2 years after rejection, Mesoblast touts long-term cell therapy survival data as key to FDA resubmission

2 years after rejection, Mesoblast touts long-term cell therapy survival data as key to FDA resubmission

Mesoblast has established another pillar of the evidence it thinks will support a second run at the FDA for its cell therapy, touting long-term data from the study at the center of its rejected application as the key to its planned resubmission.

Two years ago, the FDA issued a complete response letter for Mesoblast’s request for approval of its allogeneic cell therapy remestemcel-L in children with steroid-resistant graft-versus-host disease (GVHD). The FDA knocked back the filing, despite its advisory committee voting that the data supported the efficacy, after identifying a need for “at least one” additional randomized clinical trial.

Mesoblast recently went back to the FDA clutching information on clinical and potency assay items that the agency flagged up in its 2020 rejection. Now, the Australian biotech has presented data it hopes will support “a successful regulatory outcome for remestemcel-L during the first half of the upcoming calendar year.”

The data come from the phase 3 trial that formed the basis of the original filing for approval. While the primary endpoint of the study looked at the response rate after 28 days, Mesoblast continued to track the participants and now has four years of follow-up.

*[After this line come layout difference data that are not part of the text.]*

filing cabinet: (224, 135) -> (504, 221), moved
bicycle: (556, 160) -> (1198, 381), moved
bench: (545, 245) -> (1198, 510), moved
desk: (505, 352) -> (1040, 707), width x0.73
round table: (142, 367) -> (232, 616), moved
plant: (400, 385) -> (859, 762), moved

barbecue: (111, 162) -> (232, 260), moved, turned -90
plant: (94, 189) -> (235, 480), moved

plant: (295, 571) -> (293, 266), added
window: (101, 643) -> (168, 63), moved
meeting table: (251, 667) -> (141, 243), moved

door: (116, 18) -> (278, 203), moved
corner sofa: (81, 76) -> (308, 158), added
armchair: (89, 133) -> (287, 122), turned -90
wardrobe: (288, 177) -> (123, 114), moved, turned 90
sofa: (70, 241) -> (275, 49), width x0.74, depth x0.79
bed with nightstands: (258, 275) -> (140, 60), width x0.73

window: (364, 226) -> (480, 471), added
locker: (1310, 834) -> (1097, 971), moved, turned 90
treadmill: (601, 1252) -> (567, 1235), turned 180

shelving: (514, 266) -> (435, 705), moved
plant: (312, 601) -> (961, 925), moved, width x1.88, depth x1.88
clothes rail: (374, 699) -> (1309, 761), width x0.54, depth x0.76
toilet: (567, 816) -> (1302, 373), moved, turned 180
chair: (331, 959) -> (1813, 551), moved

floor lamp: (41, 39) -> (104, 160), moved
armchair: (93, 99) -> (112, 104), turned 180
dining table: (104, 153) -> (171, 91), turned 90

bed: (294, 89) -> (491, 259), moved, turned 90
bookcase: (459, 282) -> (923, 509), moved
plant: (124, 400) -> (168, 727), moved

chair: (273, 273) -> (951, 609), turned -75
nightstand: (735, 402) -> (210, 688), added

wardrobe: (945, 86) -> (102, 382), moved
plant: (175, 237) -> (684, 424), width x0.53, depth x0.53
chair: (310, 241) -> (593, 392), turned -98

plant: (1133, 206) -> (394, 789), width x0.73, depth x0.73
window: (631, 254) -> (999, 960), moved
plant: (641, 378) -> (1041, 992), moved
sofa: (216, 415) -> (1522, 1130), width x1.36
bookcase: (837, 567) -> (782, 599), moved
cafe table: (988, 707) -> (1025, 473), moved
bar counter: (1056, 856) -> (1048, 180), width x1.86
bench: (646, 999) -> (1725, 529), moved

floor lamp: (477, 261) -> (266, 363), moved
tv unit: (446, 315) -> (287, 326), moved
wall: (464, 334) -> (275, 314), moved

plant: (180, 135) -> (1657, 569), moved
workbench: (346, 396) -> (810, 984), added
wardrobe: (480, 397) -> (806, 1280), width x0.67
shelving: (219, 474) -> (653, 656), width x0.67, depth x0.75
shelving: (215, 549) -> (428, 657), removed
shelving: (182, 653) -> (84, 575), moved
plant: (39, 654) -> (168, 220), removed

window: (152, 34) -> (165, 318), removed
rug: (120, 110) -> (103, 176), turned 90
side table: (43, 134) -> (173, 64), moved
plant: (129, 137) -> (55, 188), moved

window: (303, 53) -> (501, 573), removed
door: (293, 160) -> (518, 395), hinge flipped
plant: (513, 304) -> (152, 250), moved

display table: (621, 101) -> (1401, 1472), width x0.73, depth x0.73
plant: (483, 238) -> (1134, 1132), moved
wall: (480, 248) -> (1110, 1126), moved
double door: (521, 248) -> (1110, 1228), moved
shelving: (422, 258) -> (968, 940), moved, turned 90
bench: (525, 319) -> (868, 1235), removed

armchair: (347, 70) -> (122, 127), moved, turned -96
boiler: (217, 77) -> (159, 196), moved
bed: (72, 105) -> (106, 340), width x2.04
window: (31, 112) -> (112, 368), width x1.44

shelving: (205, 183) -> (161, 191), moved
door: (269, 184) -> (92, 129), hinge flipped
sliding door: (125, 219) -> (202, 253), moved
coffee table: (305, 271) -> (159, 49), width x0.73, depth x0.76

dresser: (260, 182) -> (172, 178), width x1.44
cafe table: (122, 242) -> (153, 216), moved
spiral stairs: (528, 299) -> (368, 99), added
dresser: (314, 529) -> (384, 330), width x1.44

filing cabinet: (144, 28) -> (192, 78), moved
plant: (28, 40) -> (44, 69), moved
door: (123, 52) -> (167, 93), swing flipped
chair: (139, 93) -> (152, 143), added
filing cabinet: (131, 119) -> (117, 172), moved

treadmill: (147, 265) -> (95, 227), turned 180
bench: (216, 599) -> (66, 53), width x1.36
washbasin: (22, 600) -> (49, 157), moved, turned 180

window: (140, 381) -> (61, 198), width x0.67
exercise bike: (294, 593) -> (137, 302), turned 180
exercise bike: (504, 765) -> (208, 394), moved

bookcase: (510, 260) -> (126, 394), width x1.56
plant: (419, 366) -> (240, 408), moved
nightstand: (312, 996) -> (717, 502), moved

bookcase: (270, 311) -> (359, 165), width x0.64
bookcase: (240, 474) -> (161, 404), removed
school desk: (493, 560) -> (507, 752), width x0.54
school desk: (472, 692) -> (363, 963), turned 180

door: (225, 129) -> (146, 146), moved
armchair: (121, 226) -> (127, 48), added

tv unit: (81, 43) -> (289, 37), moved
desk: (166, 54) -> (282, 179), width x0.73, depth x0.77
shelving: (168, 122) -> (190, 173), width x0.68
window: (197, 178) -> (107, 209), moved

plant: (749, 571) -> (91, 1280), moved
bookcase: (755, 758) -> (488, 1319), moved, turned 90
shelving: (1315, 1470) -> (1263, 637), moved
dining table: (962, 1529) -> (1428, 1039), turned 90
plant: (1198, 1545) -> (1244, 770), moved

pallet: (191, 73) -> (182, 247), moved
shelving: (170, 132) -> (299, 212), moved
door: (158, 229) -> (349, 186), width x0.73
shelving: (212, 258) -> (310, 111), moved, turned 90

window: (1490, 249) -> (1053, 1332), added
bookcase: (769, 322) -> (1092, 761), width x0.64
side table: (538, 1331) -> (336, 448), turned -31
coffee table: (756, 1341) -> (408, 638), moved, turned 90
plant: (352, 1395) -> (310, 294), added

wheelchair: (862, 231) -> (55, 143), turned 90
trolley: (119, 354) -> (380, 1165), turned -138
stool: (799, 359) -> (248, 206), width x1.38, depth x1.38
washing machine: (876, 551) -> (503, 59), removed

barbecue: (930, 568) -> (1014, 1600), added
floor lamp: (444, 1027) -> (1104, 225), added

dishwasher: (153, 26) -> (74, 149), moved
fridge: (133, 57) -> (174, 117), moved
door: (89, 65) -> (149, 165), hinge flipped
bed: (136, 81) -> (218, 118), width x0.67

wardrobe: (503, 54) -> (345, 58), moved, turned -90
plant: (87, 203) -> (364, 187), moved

Overall survival was 63% at one year, 51% at two years and 49% at four years. Median survival clocked in a “two to three years,” according to Mesoblast. The company compared its survival data favorably to results for Incyte’s Jakafi, although differences between the studies raise questions about the validity of the comparison.

The validity of cross-trial comparisons was a topic of debate late time Mesoblast sought approval, with the FDA noting the “absence of appropriate concurrent or historical controls” at the time. FDA officials questioned whether “the one statistically-positive single-arm trial, in a landscape of the multiple negative clinical trials for the treatment of aGVHD, including randomized controlled trials, is adequate to allow one to conclude that remestemcel-L is effective.”